Extracted material
[start]

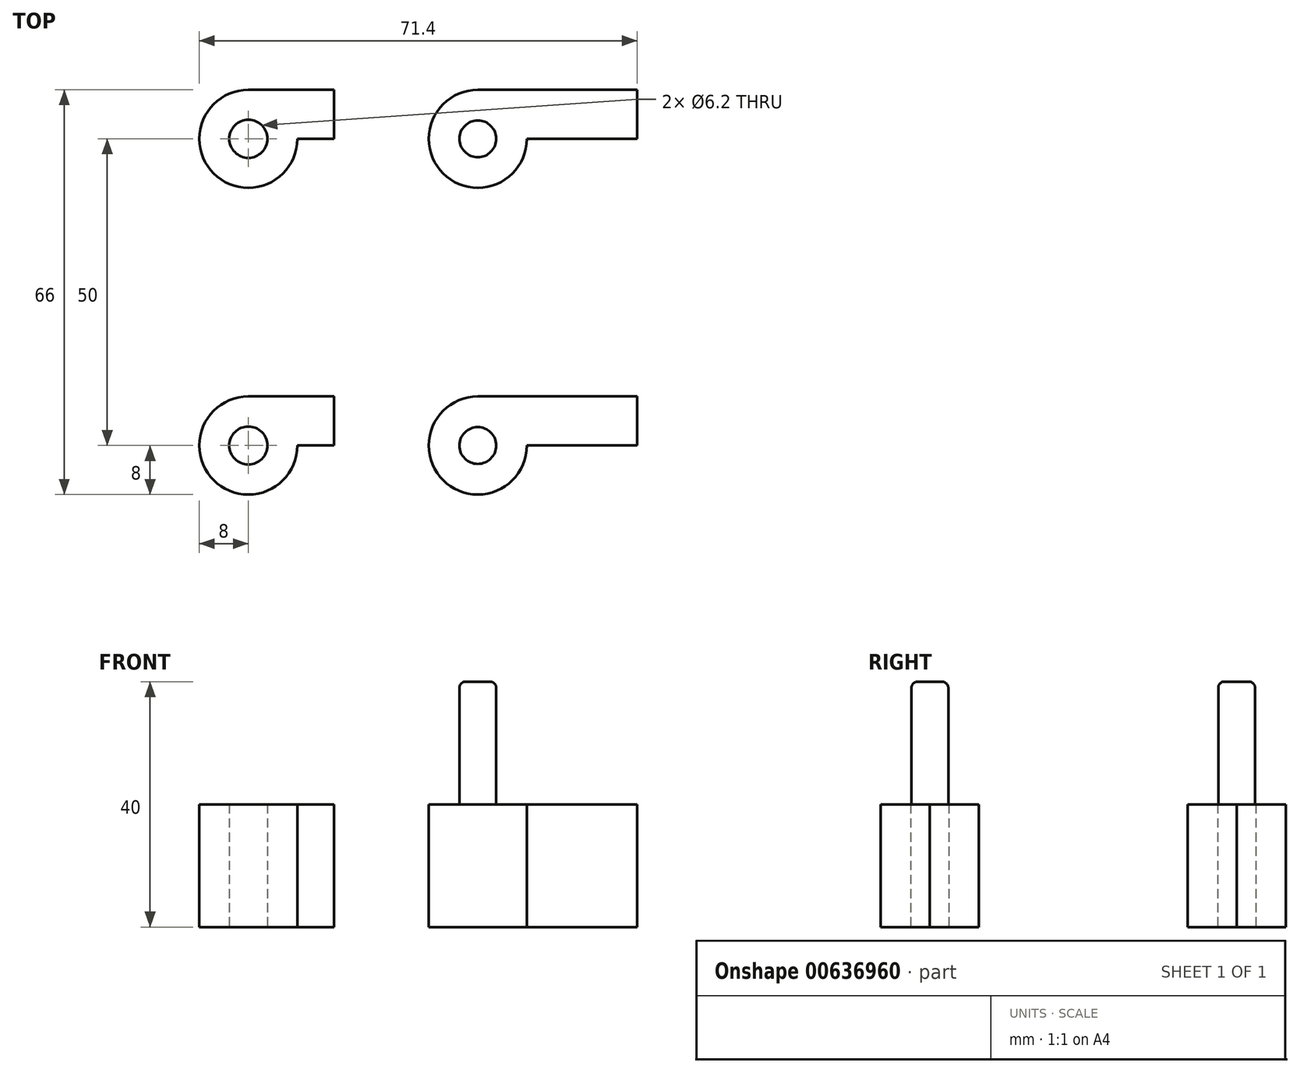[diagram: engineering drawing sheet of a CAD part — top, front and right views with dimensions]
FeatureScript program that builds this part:
annotation { "Feature Type Name" : "Feature", "Feature Type Description" : "" }
export const myFeature = defineFeature(function(context is Context, id is Id, definition is map)
    precondition{}
    {
        {
            var Q0;
            Q0=qCreatedBy(makeId("Top.planeOp"),FACE);
            var sketch = newSketch(context, id + "F0", { "sketchPlane" : qUnion([Q0])});
            skLineSegment(sketch, "E0.top", {"start": v(0, 8) * mm, "end": v(14, 8) * mm});
            skLineSegment(sketch, "E0.right", {"start": v(14, 0) * mm, "end": v(14, 8) * mm});
            skArc(sketch, "E1", {"start": v(0, 8) * mm, "mid": v(-5.66, -5.66) * mm, "end": v(8, 0) * mm});
            skCircle(sketch, "E2", {"center": v(0, 0) * mm, "radius": 3.1 * mm});
            skLineSegment(sketch, "E3.trimOffspring", {"start": v(8, 0) * mm, "end": v(14, 0) * mm});
            skSolve(sketch);
        }
        {
            var Q0;
            Q0=makeQuery(id+"F0.imprint","IMPRINT",FACE,{"disambiguationData":[TD([[makeQuery(id+"F0.imprint","IMPRINT",EDGE,{"derivedFrom":sQuery(id+"F0.wireOp",EDGE,"E0.top")}),-1.0]])]});
            extrude(context, id + "F1", {"entities" : qUnion([Q0]), "depth" : 20 * mm, "offsetDistance" : 25 * mm});
        }
        {
            var Q0;
            Q0=makeQuery(id+"F1.opExtrude","SWEPT_BODY",BODY,{"disambiguationData":[OSD([sQuery(id+"F0.wireOp",EDGE,"E0.top"),sQuery(id+"F0.wireOp",EDGE,"E0.right"),sQuery(id+"F0.wireOp",EDGE,"E1"),sQuery(id+"F0.wireOp",EDGE,"E2"),sQuery(id+"F0.wireOp",EDGE,"E3.trimOffspring")])]});
            transform(context, id + "F2", {"entities" : qUnion([Q0]), "transformType" : TransformType.TRANSLATION_3D, "dx" : 111.7 * mm, "dy" : 0 * mm, "dz" : 0 * mm, "makeCopy" : true});
        }
        {
            var Q0;
            Q0=makeQuery(id+"F2.opPattern","COPY",FACE,{"derivedFrom":makeQuery(id+"F1.opExtrude","SWEPT_FACE",FACE,{"disambiguationData":[OSD([sQuery(id+"F0.wireOp",EDGE,"E0.right")])]}),"instanceName":"1"});
            cPlane(context, id + "F3", {"entities" : qUnion([Q0]), "cplaneType" : CPlaneType.OFFSET, "offset" : 0 * mm, "width" : 150 * mm, "height" : 150 * mm});
        }
        {
            var Q0;
            Q0=qCreatedBy(id+"F3.planeOp",FACE);
            var sketch = newSketch(context, id + "F4", { "sketchPlane" : qUnion([Q0])});
            skLineSegment(sketch, "E4.0.0", {"start": v(0, 0) * mm, "end": v(8, 0) * mm});
            skLineSegment(sketch, "E4.0.1", {"start": v(8, 0) * mm, "end": v(8, 20) * mm});
            skLineSegment(sketch, "E4.0.2", {"start": v(8, 20) * mm, "end": v(0, 20) * mm});
            skLineSegment(sketch, "E4.0.3", {"start": v(0, 20) * mm, "end": v(0, 0) * mm});
            skSolve(sketch);
        }
        {
            var Q0;
            Q0=makeQuery(id+"F4.imprint","IMPRINT",FACE,{"disambiguationData":[TD([[makeQuery(id+"F4.imprint","IMPRINT",EDGE,{"derivedFrom":sQuery(id+"F4.wireOp",EDGE,"E4.0.0")}),1.0]])]});
            extrude(context, id + "F5", {"entities" : qUnion([Q0]), "operationType" : NewBodyOperationType.ADD, "depth" : 12 * mm, "offsetDistance" : 25 * mm});
        }
        {
            var Q0;
            Q0=makeQuery(id+"F5.boolean.opBoolean","MERGE",FACE,{"derivedFrom":[makeQuery(id+"F2.opPattern","COPY",FACE,{"derivedFrom":makeQuery(id+"F1.opExtrude","CAP_FACE",FACE,{"disambiguationData":[OSD([sQuery(id+"F0.wireOp",EDGE,"E0.top"),sQuery(id+"F0.wireOp",EDGE,"E0.right"),sQuery(id+"F0.wireOp",EDGE,"E1"),sQuery(id+"F0.wireOp",EDGE,"E2"),sQuery(id+"F0.wireOp",EDGE,"E3.trimOffspring")])],"isStart":false}),"instanceName":"1"}),makeQuery(id+"F5.opExtrude","SWEPT_FACE",FACE,{"disambiguationData":[OSD([sQuery(id+"F4.wireOp",EDGE,"E4.0.2")])]})]});
            cPlane(context, id + "F6", {"entities" : qUnion([Q0]), "cplaneType" : CPlaneType.OFFSET, "offset" : 0 * mm, "width" : 150 * mm, "height" : 150 * mm});
        }
        {
            var Q0;
            Q0=qCreatedBy(id+"F6.planeOp",FACE);
            var sketch = newSketch(context, id + "F7", { "sketchPlane" : qUnion([Q0])});
            skCircle(sketch, "E5.0", {"center": v(111.7, 0) * mm, "radius": 3.1 * mm});
            skSolve(sketch);
        }
        {
            var Q0;
            Q0=makeQuery(id+"F7.imprint","IMPRINT",FACE,{"disambiguationData":[TD([[makeQuery(id+"F7.imprint","IMPRINT",EDGE,{"derivedFrom":sQuery(id+"F7.wireOp",EDGE,"E5.0")}),1.0]])]});
            extrude(context, id + "F8", {"entities" : qUnion([Q0]), "operationType" : NewBodyOperationType.ADD, "oppositeDirection" : true, "depth" : 20 * mm, "offsetDistance" : 25 * mm});
        }
        {
            var Q0;
            Q0=qCreatedBy(id+"F6.planeOp",FACE);
            var sketch = newSketch(context, id + "F9", { "sketchPlane" : qUnion([Q0])});
            skArc(sketch, "E6.0.0", {"start": v(111.7, 8) * mm, "mid": v(106.04, -5.66) * mm, "end": v(119.7, 0) * mm});
            skLineSegment(sketch, "E6.0.1", {"start": v(119.7, 0) * mm, "end": v(137.7, 0) * mm});
            skLineSegment(sketch, "E6.0.2", {"start": v(137.7, 0) * mm, "end": v(137.7, 8) * mm});
            skLineSegment(sketch, "E6.0.3", {"start": v(137.7, 8) * mm, "end": v(111.7, 8) * mm});
            skCircle(sketch, "E7", {"center": v(111.7, 0) * mm, "radius": 3 * mm});
            skSolve(sketch);
        }
        {
            var Q0;
            Q0=makeQuery(id+"F9.imprint","IMPRINT",FACE,{"disambiguationData":[TD([[makeQuery(id+"F9.imprint","IMPRINT",EDGE,{"derivedFrom":sQuery(id+"F9.wireOp",EDGE,"E7")}),1.0]])]});
            extrude(context, id + "F10", {"entities" : qUnion([Q0]), "operationType" : NewBodyOperationType.ADD, "depth" : 20 * mm, "offsetDistance" : 25 * mm});
        }
        {
            var Q0;
            Q0=makeQuery(id+"F10.opExtrude","CAP_EDGE",EDGE,{"disambiguationData":[OSD([sQuery(id+"F9.wireOp",EDGE,"E7")])],"isStart":false});
            fillet(context, id + "F11", {"entities" : qUnion([Q0]), "radius" : 1 * mm, "tangentPropagation" : true, "allowEdgeOverflow" : false});
        }
        {
            var Q0;
            Q0=makeQuery(id+"F2.opPattern","COPY",BODY,{"derivedFrom":makeQuery(id+"F1.opExtrude","SWEPT_BODY",BODY,{"disambiguationData":[OSD([sQuery(id+"F0.wireOp",EDGE,"E0.top"),sQuery(id+"F0.wireOp",EDGE,"E0.right"),sQuery(id+"F0.wireOp",EDGE,"E1"),sQuery(id+"F0.wireOp",EDGE,"E2"),sQuery(id+"F0.wireOp",EDGE,"E3.trimOffspring")])]}),"instanceName":"1"});
            transform(context, id + "F12", {"entities" : qUnion([Q0]), "transformType" : TransformType.TRANSLATION_3D, "dx" : -74.3 * mm, "dy" : 0 * mm, "dz" : 0 * mm, "makeCopy" : false});
        }
        {
            var Q0;
            Q0=makeQuery(id+"F1.opExtrude","SWEPT_BODY",BODY,{"disambiguationData":[OSD([sQuery(id+"F0.wireOp",EDGE,"E0.top"),sQuery(id+"F0.wireOp",EDGE,"E0.right"),sQuery(id+"F0.wireOp",EDGE,"E1"),sQuery(id+"F0.wireOp",EDGE,"E2"),sQuery(id+"F0.wireOp",EDGE,"E3.trimOffspring")])]});
            transform(context, id + "F13", {"entities" : qUnion([Q0]), "transformType" : TransformType.TRANSLATION_3D, "dx" : 0 * mm, "dy" : 50 * mm, "dz" : 0 * mm, "makeCopy" : true});
        }
        {
            var Q0;
            Q0=makeQuery(id+"F2.opPattern","COPY",BODY,{"derivedFrom":makeQuery(id+"F1.opExtrude","SWEPT_BODY",BODY,{"disambiguationData":[OSD([sQuery(id+"F0.wireOp",EDGE,"E0.top"),sQuery(id+"F0.wireOp",EDGE,"E0.right"),sQuery(id+"F0.wireOp",EDGE,"E1"),sQuery(id+"F0.wireOp",EDGE,"E2"),sQuery(id+"F0.wireOp",EDGE,"E3.trimOffspring")])]}),"instanceName":"1"});
            transform(context, id + "F14", {"entities" : qUnion([Q0]), "transformType" : TransformType.TRANSLATION_3D, "dx" : 0 * mm, "dy" : 50 * mm, "dz" : 0 * mm, "makeCopy" : true});
        }
    });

[end]

Exercise objective
List each line in the records that contains the string "sketchPlane", matching case exactly.

Full response
            var sketch = newSketch(context, id + "F0", { "sketchPlane" : qUnion([Q0])});
            var sketch = newSketch(context, id + "F4", { "sketchPlane" : qUnion([Q0])});
            var sketch = newSketch(context, id + "F7", { "sketchPlane" : qUnion([Q0])});
            var sketch = newSketch(context, id + "F9", { "sketchPlane" : qUnion([Q0])});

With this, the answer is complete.